Here’s another video of similar maneuvers from the perspective of the pilot.

But why would we need quadrotors to be able to do things like this? Researchers in Vijay Kumar’s lab at the University of Pennsylvania have some examples:

To demonstrate that such a capability would be necessary, two motivating scenarios are briefly presented next. For instance, to enable a UAV carrying a long cable suspended load to enter / exit short openings (such as a window), the load needs to be dynamically swung into the opening, such that the tension in the cable goes to zero at the right point in time. This enables the UAV to go through the window while the load undergoes free fall, prior to the tension in the cable being reestablished. Alternatively, to enable UAVs to transport suspended loads while flying under a strict ceiling height, either to avoid radar detection or when flying indoors, requires dynamic motion of the load to avoid large obstacles on the ground.
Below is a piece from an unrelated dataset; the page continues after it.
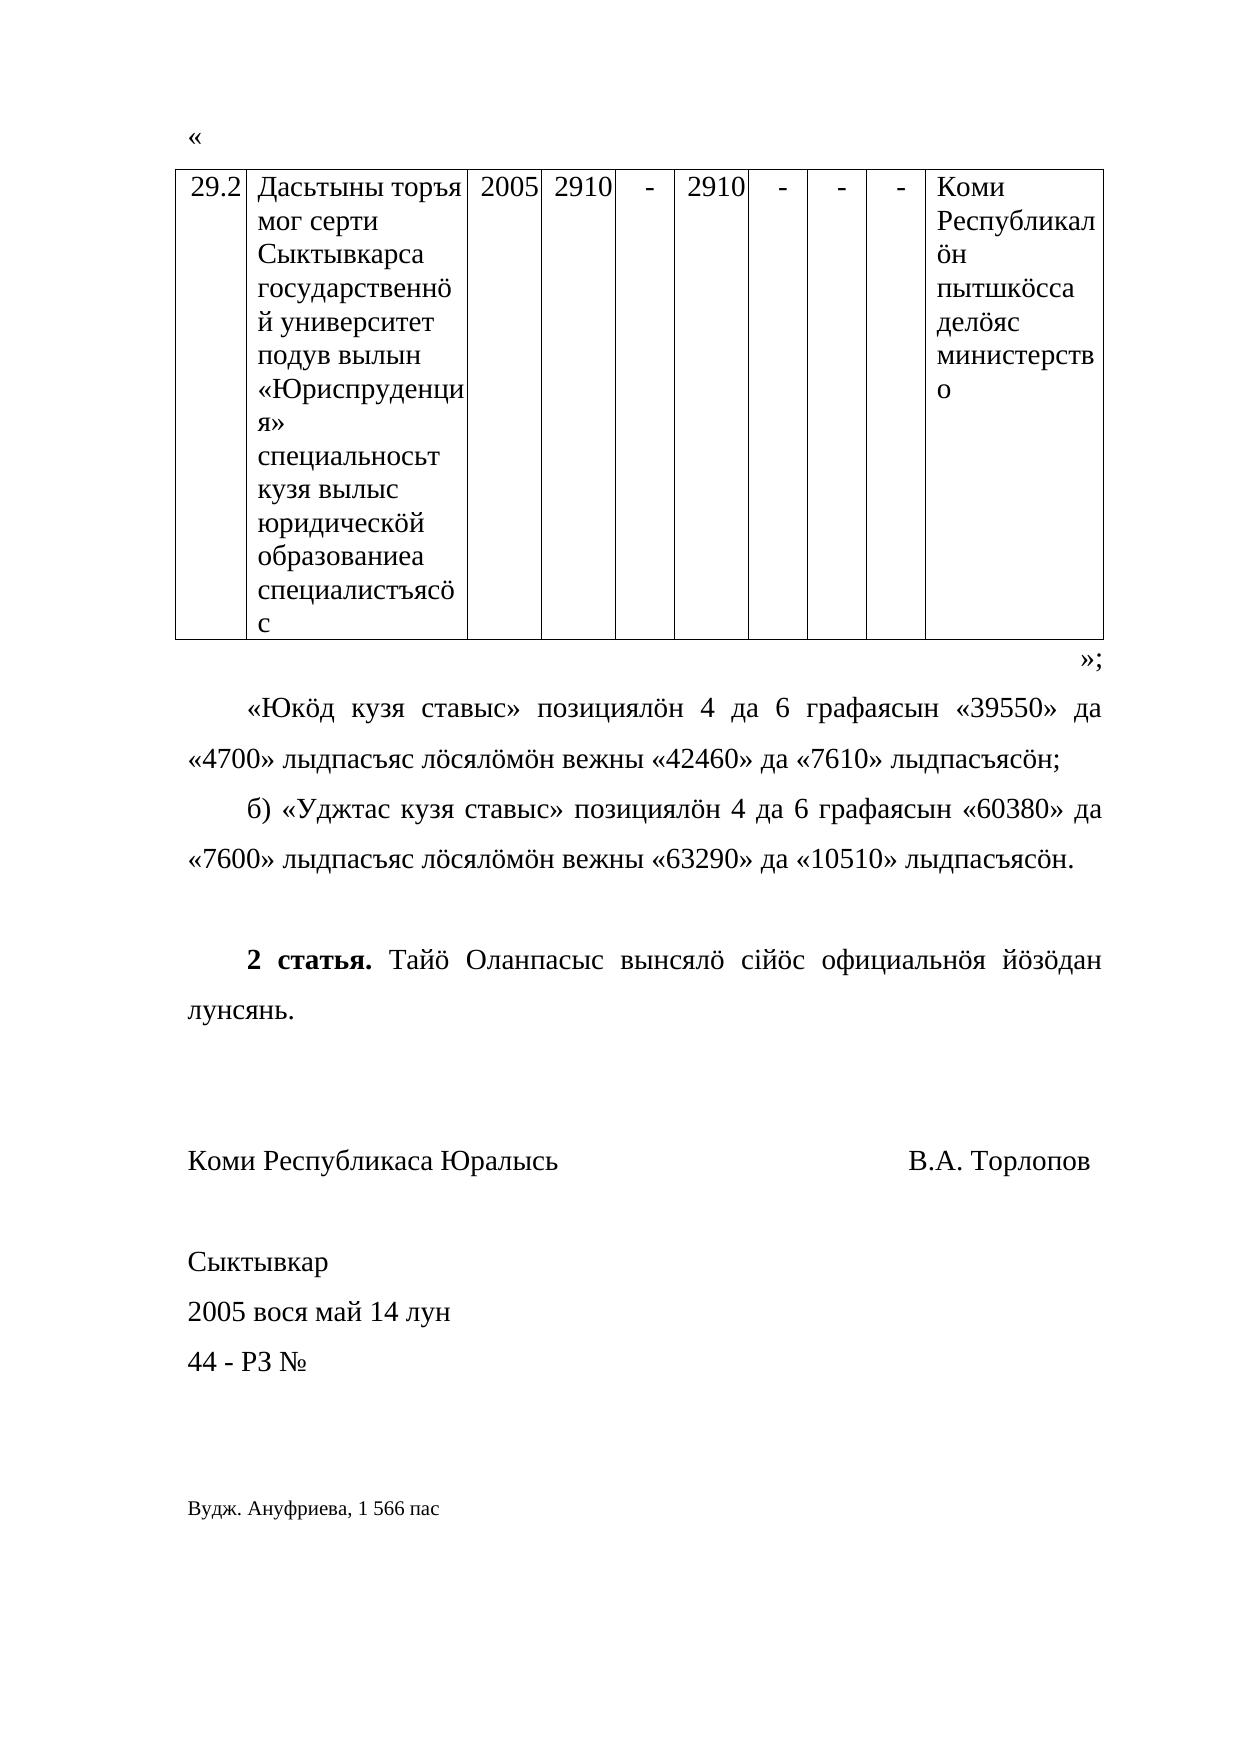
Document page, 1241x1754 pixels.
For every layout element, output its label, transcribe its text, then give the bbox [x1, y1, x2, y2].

And here’s what these maneuvers might look like:

Have you ever wondered how Google plans to deliver packages to you by drone if you live in an apartment building? Obviously, they’re going to get their delivery drone with its dangly cable contraption to swing packages right through your windows!* Let’s just hope the window is open.

[ Vijay Kumar Lab ]

​* Of course we are joking. Through-window package delivery seems like a terrible, terrible idea.